◆ TO DO
**a.** In the passage on placing orders below £2, what size lay bet would the bot need to close its position after the odds move to 2.5?
**b.** Translate this sentence from the passage on placing orders below £2 into French: "In any case, it can't completely close its position."
**c.** From the passage on placing orders below £2, copy the text from "One of the big" to "to close its position.".

[DOCUMENT PASSAGE start]

Placing orders below £2

One of the big issues with live trading the greyhound DAFBot was the fact that the bot can't place orders below £2. Even if it offers to buy (back), say, £10 at 2.0, only £2 of its offering could actually get matched. After that point, the odds could go to, say, 2.5, and the bot would now have to place a lay bet of £2 * 2.0 / 2.5 = £1.6 to close its position.

If it doesn't do that, it would have a 4-contract exposure to the runner that it paid £2 for (will get £4 if the runner wins for a total PnL of £2 or £0 if the runner doesn't win for a total PnL of -£2).

If it instead places a £2 lay on the runner, it will have a short exposure of 2 * 2.0 - 2 * 2.5 = -1 contract (in essence, it first has bought 4 contracts for £2 and now has sold 5 contracts for £2: if the runner wins, it will lose £1, and if the runner loses, it will win nothing). In any case, it can't completely close its position.

[DOCUMENT PASSAGE end]
[RECORDED INFORMATION start]

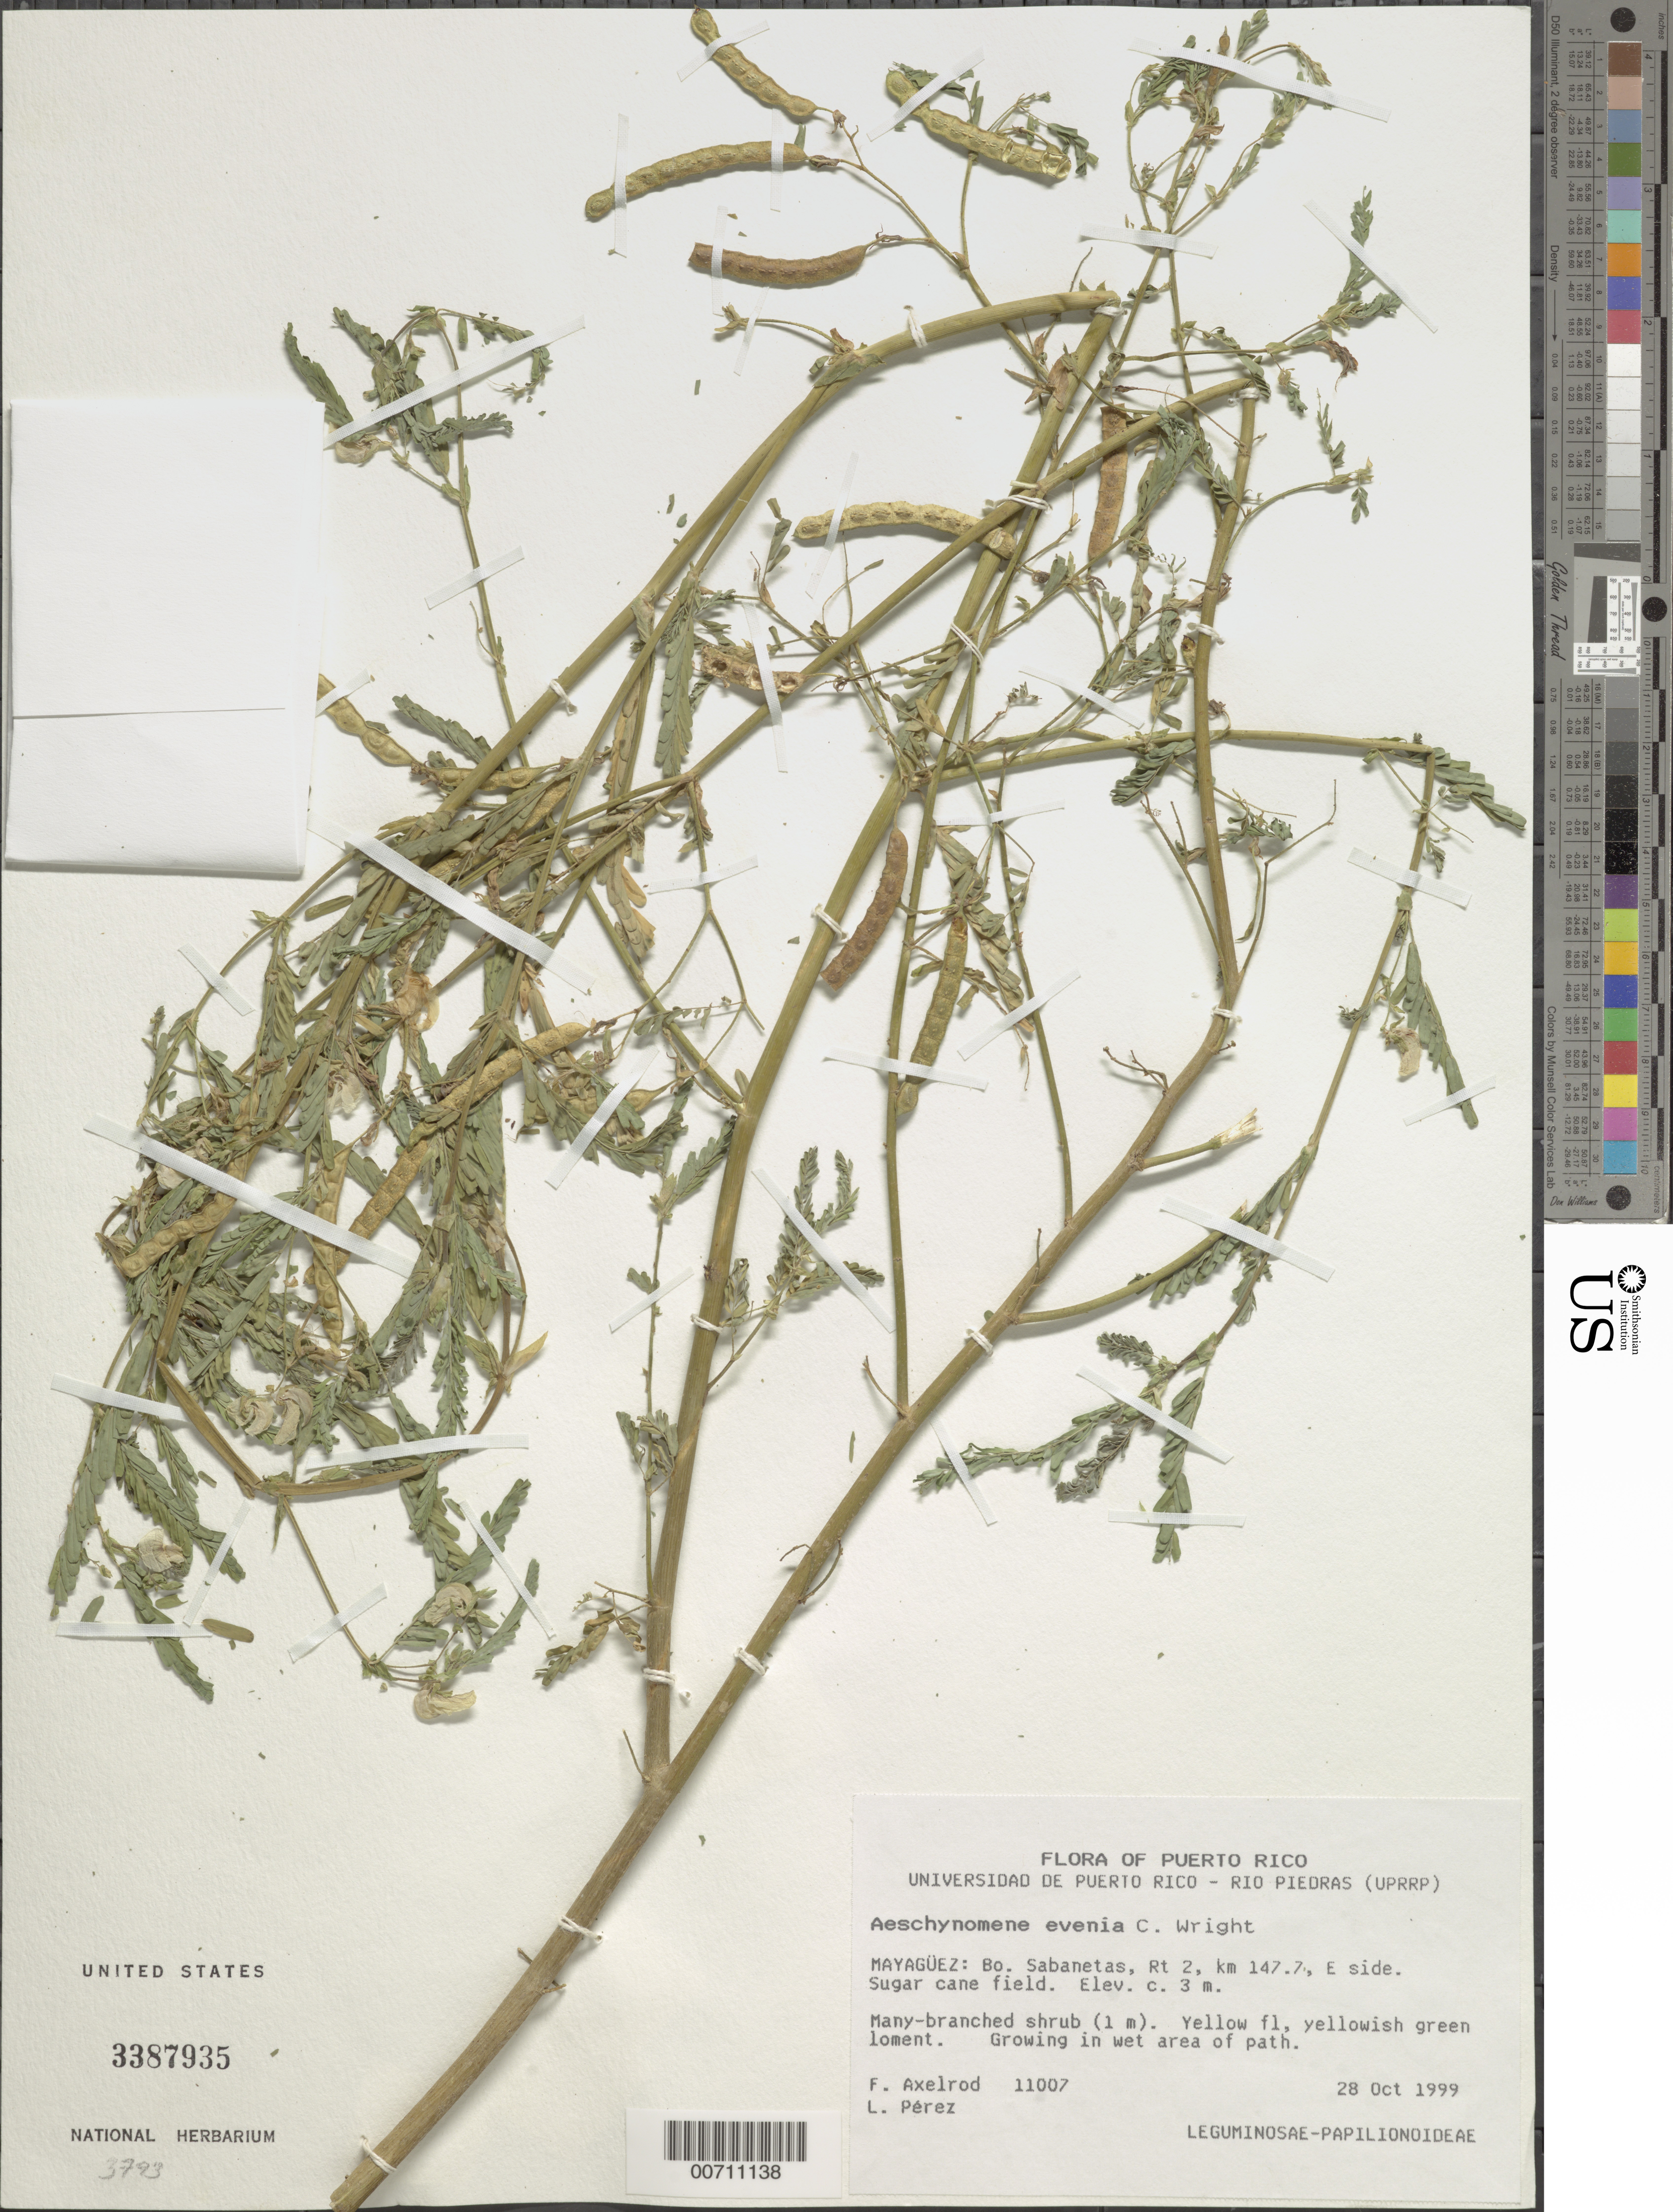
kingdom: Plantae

[RECORDED INFORMATION end]

◆ WRITTEN ANSWERS
**a.** £1.6

**b.** Dans tous les cas, il ne peut pas clôturer complètement sa position.

**c.**
One of the big issues with live trading the greyhound DAFBot was the fact that the bot can't place orders below £2. Even if it offers to buy (back), say, £10 at 2.0, only £2 of its offering could actually get matched. After that point, the odds could go to, say, 2.5, and the bot would now have to place a lay bet of £2 * 2.0 / 2.5 = £1.6 to close its position.